De Vere sold the hotel in November 2014 to Sankaty Advisors and Canyon Capital Advisors, the owners of QHotels. Shortly afterwards in 2015 Cameron House was sold again, this time to KSL Capital Partners, an American firm.

Today it operates within the Cameron House resort, which comprises 44 hectares of land around the hotel and The Cameron Club (formerly the Carrick Estate), situated 2 miles north of the hotel, and has two golf courses and an award-winning spa. The resort also has 115 self-catering properties operating under the Cameron Lodges brand.

In October 2025, KSL Capital Partners put the resort up for sale with an expected price of £100 million.

== 2017 hotel fire ==
A fire at the hotel on 18 December 2017 killed two people and injured three.

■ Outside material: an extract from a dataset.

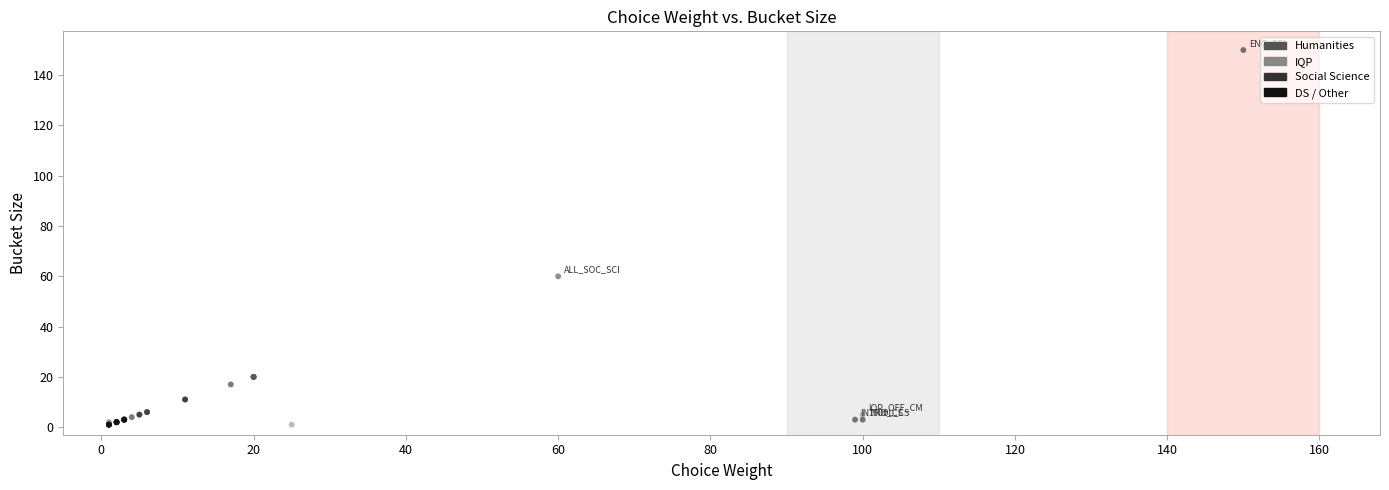

What Y value in the scatter plot is closest to 75?

60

The hotel caught fire at around 06:41. The fire burned for over 24 hours with over 14 fire engines being dispatched to help extinguish the fire. Locally, rumours began the Christmas tree in the foyer caught fire, however a court investigation at Dumbarton Sheriff Court in January 2021 found that a hotel porter had put a bag of hot ash and embers into a cupboard containing kindling and newspaper.

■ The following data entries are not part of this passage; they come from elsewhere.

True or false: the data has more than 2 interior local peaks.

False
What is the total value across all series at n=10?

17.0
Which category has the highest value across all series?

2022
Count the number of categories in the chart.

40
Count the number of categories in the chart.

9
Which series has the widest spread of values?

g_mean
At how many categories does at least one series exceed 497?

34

Over 200 people were evacuated from the hotel. Two people died in the fire, later named as couple Simon Midgley and Richard Dyson from London. Three other people had injuries from the fire. The hotel embarked on a "Careful and sensitive restoration project which will see Cameron House Hotel, The Leisure Club, The Great Scots Bar and Cameron Grill remain closed until autumn 2019." Subsequently, their website announced that restoration were works intended to have the hotel reopen in early 2020.

The company which owns the hotel admitted breaching the Health and Safety at Work etc. Act 1974 and was fined £500,000; the fine was reduced from £750,000 due to the guilty plea. The hotel was found to not have proper procedures in place for the disposal of ash, or for staff training.

On 3 June 2021 STV News reported that the hotel had begun accepting new bookings; the owners stated that the hotel would reopen on 1 August 2021.